Compito breve 1: Nel brano su Lever, riduci a un elenco puntato il paragrafo che inizia con "Inizialmente non prova amore", conservandone i fatti principali.

Brano da leggere:
Scrittore prolificissimo, all’epoca famoso quasi quanto Dickens, incredibilmente mai tradotto in Italia e oggi dimenticato anche in patria. Tranne che per il romanzo Lord Kilgobbin, le ultime edizioni inglesi dei suoi libri risalgono ai primi del Novecento e sono reperibili solo sul mercato antiquario.

Nato a Dublino da una famiglia della media borghesia protestante, Lever concluse la sua movimentatissima vita a Trieste come console di Sua Maestà Britannica.

Inizialmente non prova amore per la città, che anzi gli risveglia i sentimenti più cupi e funesti. Ma con l’andare del tempo, si ricrede e ammette di pensare con piacere all’indisturbata quiete di Trieste. È proprio nel giardino di Villa Gasteiger che scrive il suo più grande, già citato, romanzo.

Nel 1870 perde l’amatissima moglie Kate Baker che viene sepolta nel cimitero anglicano.

Elisabetta d’Erme ci descrive con delicatezza l’ultima sera di vita del console, nel maggio del 1872, grazie alla testimonianza lasciata da Mrs Porter, figlia dell’amico Blackwood che quella sera è in visita con la famiglia presso Lever.

[Parte di un file di dati]
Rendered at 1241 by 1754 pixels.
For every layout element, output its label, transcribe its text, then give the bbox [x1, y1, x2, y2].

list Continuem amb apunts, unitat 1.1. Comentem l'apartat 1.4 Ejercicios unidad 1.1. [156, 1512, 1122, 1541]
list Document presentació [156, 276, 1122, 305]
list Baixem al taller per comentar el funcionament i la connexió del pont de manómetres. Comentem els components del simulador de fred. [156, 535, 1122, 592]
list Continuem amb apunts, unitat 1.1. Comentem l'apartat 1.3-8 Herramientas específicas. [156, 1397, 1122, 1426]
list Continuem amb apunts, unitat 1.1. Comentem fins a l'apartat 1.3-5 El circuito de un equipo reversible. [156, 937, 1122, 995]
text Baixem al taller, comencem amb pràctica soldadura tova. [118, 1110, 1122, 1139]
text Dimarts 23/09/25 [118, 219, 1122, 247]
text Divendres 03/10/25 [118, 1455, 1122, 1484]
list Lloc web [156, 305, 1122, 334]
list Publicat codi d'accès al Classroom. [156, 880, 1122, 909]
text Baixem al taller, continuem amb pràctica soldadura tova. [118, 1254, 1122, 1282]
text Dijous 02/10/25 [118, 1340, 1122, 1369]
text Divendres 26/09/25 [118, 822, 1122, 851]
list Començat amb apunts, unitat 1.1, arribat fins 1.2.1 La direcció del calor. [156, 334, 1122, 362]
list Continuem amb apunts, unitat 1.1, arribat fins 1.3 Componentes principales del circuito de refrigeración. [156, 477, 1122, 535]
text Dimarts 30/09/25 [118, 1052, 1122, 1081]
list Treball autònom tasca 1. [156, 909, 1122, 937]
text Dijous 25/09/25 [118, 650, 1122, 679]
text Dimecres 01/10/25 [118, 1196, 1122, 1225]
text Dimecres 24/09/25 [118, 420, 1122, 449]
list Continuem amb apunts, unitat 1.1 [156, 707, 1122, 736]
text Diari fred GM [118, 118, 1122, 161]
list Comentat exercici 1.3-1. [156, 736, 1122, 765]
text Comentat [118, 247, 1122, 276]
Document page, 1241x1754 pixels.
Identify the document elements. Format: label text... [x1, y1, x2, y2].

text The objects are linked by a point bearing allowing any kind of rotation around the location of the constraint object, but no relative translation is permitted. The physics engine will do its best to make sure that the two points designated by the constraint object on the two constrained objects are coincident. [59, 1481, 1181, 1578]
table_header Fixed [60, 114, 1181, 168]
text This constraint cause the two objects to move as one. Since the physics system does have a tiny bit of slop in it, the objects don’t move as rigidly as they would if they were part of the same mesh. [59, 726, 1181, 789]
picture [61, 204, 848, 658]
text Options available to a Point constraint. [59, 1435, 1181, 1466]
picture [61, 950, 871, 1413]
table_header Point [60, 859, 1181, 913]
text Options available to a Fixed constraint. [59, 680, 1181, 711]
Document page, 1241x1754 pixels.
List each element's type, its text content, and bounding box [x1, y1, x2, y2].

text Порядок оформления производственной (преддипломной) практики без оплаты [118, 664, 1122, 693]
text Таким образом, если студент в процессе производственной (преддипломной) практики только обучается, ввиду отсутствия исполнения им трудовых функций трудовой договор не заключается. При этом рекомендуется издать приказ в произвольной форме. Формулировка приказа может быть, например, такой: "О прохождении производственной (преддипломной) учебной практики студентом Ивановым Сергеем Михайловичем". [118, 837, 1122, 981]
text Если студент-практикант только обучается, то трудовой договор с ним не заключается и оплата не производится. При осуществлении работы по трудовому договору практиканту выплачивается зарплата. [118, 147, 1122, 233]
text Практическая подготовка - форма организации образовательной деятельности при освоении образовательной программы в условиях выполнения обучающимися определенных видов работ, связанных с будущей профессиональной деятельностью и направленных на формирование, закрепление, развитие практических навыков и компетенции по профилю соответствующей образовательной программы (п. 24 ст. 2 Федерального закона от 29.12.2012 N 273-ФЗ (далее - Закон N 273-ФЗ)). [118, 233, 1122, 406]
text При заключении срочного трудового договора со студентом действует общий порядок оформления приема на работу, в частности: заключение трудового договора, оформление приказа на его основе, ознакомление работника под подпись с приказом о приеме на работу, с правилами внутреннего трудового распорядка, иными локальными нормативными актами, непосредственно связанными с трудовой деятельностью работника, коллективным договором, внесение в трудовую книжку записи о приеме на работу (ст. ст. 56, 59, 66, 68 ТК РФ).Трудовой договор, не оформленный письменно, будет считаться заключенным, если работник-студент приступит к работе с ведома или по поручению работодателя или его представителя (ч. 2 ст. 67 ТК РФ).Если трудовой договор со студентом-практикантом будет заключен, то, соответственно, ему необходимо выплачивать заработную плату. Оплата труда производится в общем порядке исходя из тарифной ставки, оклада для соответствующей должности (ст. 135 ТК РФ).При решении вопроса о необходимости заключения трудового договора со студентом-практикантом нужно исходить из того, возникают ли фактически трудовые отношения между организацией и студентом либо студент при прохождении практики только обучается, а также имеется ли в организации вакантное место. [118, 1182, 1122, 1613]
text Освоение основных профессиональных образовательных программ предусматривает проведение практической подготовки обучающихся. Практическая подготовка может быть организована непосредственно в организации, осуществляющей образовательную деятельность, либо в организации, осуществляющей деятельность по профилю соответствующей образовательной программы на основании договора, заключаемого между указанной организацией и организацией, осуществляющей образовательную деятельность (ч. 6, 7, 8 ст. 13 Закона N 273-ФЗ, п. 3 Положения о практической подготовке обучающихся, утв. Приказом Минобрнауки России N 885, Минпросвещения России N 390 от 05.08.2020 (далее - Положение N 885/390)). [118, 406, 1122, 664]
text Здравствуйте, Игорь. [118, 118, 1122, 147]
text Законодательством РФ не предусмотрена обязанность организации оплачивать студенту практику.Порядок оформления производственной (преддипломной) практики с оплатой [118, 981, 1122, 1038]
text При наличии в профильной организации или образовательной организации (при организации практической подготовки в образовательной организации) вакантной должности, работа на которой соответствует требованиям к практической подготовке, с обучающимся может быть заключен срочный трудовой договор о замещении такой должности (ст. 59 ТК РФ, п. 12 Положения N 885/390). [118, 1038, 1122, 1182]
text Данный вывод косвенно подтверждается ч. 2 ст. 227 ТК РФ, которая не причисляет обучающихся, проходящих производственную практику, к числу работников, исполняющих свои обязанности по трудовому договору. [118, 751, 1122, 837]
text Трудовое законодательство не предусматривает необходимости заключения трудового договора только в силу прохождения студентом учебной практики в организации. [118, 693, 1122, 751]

Compito breve 2: Restituisci senza modifiche le righe dei dati dalla riga con "list Continuem amb apunts, unitat 1.1. Comentem l'apartat 1.4" alla riga con "list Baixem al", estremi inclusi.

Risposta corretta 1:
- All'inizio la città non gli piace, anzi gli risveglia sentimenti cupi e funesti.
- Col tempo si ricrede e ammette di pensare con piacere all'indisturbata quiete di Trieste.
- Nel giardino di Villa Gasteiger scrive il suo più grande romanzo, già citato.

Risposta corretta 2:
list Continuem amb apunts, unitat 1.1. Comentem l'apartat 1.4 Ejercicios unidad 1.1. [156, 1512, 1122, 1541]
list Document presentació [156, 276, 1122, 305]
list Baixem al taller per comentar el funcionament i la connexió del pont de manómetres. Comentem els components del simulador de fred. [156, 535, 1122, 592]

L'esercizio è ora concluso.